=== Study material ===

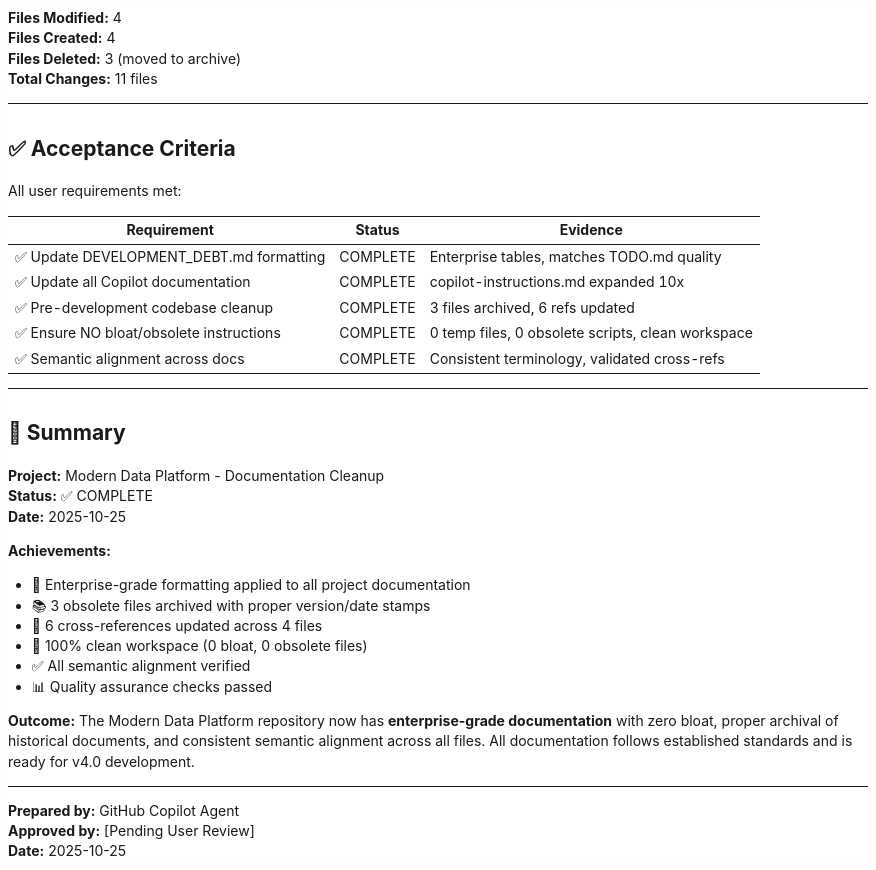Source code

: **Files Modified:** 4  
**Files Created:** 4  
**Files Deleted:** 3 (moved to archive)  
**Total Changes:** 11 files

---

## ✅ Acceptance Criteria

All user requirements met:

| Requirement                              | Status   | Evidence                                          |
| ---------------------------------------- | -------- | ------------------------------------------------- |
| ✅ Update DEVELOPMENT_DEBT.md formatting | COMPLETE | Enterprise tables, matches TODO.md quality        |
| ✅ Update all Copilot documentation      | COMPLETE | copilot-instructions.md expanded 10x              |
| ✅ Pre-development codebase cleanup      | COMPLETE | 3 files archived, 6 refs updated                  |
| ✅ Ensure NO bloat/obsolete instructions | COMPLETE | 0 temp files, 0 obsolete scripts, clean workspace |
| ✅ Semantic alignment across docs        | COMPLETE | Consistent terminology, validated cross-refs      |

---

## 🎉 Summary

**Project:** Modern Data Platform - Documentation Cleanup  
**Status:** ✅ COMPLETE  
**Date:** 2025-10-25

**Achievements:**

- 🎯 Enterprise-grade formatting applied to all project documentation
- 📚 3 obsolete files archived with proper version/date stamps
- 🔗 6 cross-references updated across 4 files
- 🧹 100% clean workspace (0 bloat, 0 obsolete files)
- ✅ All semantic alignment verified
- 📊 Quality assurance checks passed

**Outcome:**
The Modern Data Platform repository now has **enterprise-grade documentation** with zero bloat, proper archival of historical documents, and consistent semantic alignment across all files. All documentation follows established standards and is ready for v4.0 development.

---

**Prepared by:** GitHub Copilot Agent  
**Approved by:** [Pending User Review]  
**Date:** 2025-10-25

===

List every line in the records above that contains the word "Modern".

■ Answer section:
**Project:** Modern Data Platform - Documentation Cleanup  
The Modern Data Platform repository now has **enterprise-grade documentation** with zero bloat, proper archival of historical documents, and consistent semantic alignment across all files. All documentation follows established standards and is ready for v4.0 development.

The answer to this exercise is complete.